Roots make a particularly efficient contribution to humus formation. One tonne of root litter produces two to three times as much humus as one tonne of above-ground biomass. Why is this so? Because the roots are already in the soil, where they can be transformed into humus and stabilised. In addition, living roots excrete exudates. These are organic compounds in the soil that ensure that roots get as many nutrients as possible. These exudates are rich food for microorganisms that contribute to the build-up of long-term stable humus. Crops that root more intensively and deeply contribute particularly to the build-up of humus. These are in particular perennial crops such as lucerne and clover grass.
Liquid manure, dung and fermentation residues are valuable sources of nutrients and at the same time influence humus reproduction. The use of these fertilisers is primarily about efficient and low-loss nutrient recycling and only secondarily about a contribution to humus preservation. Their use is limited by their nutrient content in order to avoid the negative effects of overfertilisation. They unfold their climate protection potential primarily by saving mineral fertiliser as efficiently as possible.

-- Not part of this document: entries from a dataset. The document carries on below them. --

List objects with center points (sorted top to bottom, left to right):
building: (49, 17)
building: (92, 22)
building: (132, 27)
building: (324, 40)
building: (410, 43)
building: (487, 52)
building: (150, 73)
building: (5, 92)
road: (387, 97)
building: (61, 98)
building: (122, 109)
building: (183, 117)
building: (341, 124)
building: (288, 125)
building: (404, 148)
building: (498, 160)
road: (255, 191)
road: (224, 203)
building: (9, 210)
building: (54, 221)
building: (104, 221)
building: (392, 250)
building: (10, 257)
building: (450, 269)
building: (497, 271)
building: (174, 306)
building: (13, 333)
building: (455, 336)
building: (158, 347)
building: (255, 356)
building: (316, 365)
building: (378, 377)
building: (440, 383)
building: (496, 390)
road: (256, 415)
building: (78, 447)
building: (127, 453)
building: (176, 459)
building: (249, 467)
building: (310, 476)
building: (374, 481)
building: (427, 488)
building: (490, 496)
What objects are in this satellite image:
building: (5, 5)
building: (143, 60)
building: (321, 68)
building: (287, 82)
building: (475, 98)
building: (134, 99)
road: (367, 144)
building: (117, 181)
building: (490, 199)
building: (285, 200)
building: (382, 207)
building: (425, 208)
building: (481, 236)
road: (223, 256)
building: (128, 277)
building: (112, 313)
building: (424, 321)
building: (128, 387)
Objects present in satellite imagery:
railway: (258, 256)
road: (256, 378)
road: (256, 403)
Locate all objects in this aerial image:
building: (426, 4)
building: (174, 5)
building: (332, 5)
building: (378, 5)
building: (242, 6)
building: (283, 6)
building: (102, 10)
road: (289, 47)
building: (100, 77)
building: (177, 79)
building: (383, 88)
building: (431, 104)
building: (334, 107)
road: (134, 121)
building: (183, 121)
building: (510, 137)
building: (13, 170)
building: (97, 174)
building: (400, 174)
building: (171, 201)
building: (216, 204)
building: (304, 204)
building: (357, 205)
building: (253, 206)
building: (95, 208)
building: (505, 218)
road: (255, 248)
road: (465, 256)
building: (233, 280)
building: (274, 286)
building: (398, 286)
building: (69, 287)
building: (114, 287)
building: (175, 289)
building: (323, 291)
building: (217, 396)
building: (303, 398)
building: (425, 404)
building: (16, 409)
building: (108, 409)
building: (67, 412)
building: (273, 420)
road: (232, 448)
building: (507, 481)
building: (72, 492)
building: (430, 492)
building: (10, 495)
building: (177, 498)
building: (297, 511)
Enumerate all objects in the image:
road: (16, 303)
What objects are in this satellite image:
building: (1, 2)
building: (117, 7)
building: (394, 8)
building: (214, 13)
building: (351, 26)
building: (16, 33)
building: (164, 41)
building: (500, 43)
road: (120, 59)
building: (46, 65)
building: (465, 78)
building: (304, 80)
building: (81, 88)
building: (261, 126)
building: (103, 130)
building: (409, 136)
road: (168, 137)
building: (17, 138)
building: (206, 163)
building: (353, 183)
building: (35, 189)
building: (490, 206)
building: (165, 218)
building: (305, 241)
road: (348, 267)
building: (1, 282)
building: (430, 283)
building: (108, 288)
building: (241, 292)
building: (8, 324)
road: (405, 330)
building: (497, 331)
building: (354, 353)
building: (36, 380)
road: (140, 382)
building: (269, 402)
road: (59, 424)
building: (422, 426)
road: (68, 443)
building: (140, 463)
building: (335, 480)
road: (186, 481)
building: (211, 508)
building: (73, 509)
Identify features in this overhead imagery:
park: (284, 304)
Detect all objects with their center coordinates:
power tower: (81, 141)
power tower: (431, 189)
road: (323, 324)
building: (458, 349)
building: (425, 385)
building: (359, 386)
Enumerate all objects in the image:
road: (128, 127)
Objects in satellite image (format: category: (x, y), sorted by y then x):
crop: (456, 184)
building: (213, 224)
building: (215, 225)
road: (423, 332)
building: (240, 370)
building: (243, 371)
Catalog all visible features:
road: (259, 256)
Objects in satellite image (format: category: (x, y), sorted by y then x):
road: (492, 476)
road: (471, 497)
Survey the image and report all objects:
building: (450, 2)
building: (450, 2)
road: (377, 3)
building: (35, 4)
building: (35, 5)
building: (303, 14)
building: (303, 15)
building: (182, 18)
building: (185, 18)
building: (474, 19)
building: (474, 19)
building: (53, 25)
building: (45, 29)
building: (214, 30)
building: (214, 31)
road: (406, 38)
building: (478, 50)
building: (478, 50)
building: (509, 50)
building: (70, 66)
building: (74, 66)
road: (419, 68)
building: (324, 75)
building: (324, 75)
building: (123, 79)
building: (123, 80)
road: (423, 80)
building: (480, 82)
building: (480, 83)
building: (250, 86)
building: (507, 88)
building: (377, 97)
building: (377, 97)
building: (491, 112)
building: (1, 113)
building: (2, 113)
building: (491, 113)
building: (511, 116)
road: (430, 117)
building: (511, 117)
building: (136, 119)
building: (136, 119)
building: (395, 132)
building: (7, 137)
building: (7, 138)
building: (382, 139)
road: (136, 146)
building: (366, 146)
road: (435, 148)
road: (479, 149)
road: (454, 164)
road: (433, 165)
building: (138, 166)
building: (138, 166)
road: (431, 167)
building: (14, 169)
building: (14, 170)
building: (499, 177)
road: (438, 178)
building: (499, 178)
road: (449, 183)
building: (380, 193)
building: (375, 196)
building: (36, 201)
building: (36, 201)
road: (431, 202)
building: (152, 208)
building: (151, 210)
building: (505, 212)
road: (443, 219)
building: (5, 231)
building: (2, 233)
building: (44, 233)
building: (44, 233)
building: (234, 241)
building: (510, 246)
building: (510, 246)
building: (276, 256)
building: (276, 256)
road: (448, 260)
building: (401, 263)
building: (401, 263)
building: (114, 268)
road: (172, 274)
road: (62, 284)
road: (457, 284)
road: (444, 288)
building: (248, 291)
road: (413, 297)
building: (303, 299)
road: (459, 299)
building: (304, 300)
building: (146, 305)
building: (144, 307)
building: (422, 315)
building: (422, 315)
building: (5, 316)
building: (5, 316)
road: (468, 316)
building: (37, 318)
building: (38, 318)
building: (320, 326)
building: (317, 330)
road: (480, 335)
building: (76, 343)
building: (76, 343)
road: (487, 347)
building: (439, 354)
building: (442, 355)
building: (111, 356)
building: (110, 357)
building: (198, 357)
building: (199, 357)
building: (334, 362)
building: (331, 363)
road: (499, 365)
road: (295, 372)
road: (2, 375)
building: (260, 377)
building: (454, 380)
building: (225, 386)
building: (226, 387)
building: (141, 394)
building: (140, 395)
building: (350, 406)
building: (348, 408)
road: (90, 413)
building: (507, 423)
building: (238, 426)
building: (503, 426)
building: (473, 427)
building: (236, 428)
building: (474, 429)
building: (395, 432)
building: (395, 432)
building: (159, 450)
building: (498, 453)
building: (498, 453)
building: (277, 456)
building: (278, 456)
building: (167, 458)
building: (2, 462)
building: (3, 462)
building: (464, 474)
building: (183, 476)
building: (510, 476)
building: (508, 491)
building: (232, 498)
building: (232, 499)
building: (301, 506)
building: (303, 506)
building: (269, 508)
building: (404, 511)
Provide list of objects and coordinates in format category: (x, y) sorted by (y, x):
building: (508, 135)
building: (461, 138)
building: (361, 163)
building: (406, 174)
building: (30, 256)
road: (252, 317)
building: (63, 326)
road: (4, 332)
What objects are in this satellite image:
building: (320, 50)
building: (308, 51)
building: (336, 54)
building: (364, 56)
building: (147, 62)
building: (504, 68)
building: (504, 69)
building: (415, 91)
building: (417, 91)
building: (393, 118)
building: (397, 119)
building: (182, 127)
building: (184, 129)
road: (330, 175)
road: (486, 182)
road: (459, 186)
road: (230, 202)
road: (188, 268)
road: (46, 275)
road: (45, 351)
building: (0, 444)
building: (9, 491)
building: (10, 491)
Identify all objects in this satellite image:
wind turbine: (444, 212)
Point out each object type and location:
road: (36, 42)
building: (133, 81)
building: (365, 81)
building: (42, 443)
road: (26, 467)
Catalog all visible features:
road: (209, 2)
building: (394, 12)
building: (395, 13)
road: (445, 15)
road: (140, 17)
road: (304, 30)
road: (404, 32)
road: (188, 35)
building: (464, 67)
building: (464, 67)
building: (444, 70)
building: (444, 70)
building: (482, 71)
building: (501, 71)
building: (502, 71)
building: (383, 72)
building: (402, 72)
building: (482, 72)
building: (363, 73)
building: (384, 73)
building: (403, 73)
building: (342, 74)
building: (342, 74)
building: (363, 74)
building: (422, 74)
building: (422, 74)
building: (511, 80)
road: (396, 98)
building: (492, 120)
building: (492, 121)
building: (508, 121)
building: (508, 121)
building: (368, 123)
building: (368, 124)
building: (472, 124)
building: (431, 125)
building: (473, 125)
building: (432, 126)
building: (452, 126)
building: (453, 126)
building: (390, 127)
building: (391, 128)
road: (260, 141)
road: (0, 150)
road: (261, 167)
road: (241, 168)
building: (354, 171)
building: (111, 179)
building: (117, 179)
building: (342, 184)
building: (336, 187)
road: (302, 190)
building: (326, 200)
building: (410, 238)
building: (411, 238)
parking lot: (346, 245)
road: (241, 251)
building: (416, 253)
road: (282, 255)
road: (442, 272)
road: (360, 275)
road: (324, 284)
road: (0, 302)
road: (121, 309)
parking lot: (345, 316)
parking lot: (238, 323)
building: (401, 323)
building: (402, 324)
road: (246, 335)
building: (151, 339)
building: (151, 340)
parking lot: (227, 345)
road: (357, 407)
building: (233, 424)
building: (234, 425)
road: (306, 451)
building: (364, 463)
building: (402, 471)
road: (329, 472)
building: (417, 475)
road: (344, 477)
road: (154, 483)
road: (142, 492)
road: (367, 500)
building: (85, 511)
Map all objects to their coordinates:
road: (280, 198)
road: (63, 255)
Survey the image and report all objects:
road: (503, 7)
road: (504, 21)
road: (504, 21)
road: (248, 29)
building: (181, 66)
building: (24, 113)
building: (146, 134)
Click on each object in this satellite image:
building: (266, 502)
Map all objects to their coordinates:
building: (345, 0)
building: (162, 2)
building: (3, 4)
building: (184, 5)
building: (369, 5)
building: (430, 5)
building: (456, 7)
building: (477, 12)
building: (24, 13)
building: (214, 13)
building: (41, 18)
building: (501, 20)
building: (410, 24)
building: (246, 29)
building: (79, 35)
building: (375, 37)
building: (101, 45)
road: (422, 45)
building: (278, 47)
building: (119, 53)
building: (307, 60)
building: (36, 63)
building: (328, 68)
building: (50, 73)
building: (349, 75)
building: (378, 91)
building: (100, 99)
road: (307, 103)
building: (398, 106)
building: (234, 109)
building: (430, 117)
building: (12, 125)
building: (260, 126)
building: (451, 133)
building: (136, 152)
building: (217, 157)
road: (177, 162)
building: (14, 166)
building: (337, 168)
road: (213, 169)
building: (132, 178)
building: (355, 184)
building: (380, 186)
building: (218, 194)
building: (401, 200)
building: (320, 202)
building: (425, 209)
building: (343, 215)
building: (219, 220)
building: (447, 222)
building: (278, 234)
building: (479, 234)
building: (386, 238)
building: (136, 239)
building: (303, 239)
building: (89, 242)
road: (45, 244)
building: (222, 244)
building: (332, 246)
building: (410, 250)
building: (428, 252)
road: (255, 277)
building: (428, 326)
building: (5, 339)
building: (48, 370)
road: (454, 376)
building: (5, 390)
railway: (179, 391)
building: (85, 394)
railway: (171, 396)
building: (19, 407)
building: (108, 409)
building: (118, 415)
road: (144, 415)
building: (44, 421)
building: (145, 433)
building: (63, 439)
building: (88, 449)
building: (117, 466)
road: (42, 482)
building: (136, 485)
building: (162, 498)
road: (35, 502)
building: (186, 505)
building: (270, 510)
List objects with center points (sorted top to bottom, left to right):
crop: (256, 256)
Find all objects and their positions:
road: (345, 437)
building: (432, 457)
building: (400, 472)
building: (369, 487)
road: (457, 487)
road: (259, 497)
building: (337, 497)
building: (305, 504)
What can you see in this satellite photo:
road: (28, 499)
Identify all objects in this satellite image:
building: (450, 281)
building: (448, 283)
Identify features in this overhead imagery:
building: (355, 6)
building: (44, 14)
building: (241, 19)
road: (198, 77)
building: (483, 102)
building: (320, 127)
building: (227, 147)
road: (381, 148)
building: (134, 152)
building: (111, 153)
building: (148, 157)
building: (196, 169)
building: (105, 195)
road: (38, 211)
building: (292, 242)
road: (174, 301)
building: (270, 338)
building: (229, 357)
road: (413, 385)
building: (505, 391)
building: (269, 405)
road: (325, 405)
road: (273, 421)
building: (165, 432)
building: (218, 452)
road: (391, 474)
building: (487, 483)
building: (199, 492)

The various organic fertilisers differ in terms of their humus effectiveness. The more a substrate has already been microbially converted, the more stable it is and the higher its specific humus effectiveness. However, this comparison does not take into account how much organic carbon was invested in the formation of the fertilisers (e.g. as animal feed). If one takes into account the initial carbon investments and compares, for example, the humus reproduction performance of fresh biomass (maize, alfalfa) with that of manure and digestate from the same substrate, all three variants show very similar humus reproduction performances.
Reduced tillage or a complete abandonment of the plough hardly changes the humus reserves, but leads to a redistribution in the soil profile: humus accumulates at the soil surface and is lost in the deeper areas of the topsoil (15 - 30 cm). This has been demonstrated in many long-term trials with no-till or reduced tillage and a conventionally ploughed control variant. In dry areas, however, not tilling the soil can have a positive effect on soil water availability and yields. Since the amount of crop residues also increases with rising yield, the humus stock can be increased in this case with less tillage, depending on the yield. Humus build-up is therefore possible when more plant material is brought into the soil and converted into humus there.
The challenge of humus management is to think together its effects on soil fertility, yield security and nutrient balances, as well as on soil and climate protection, and to implement them through site- and farm-optimised measures. How successful these measures are on a national scale to maintain and build up humus will be ascertainable with a second soil condition survey, which is planned for 2023 to 2028.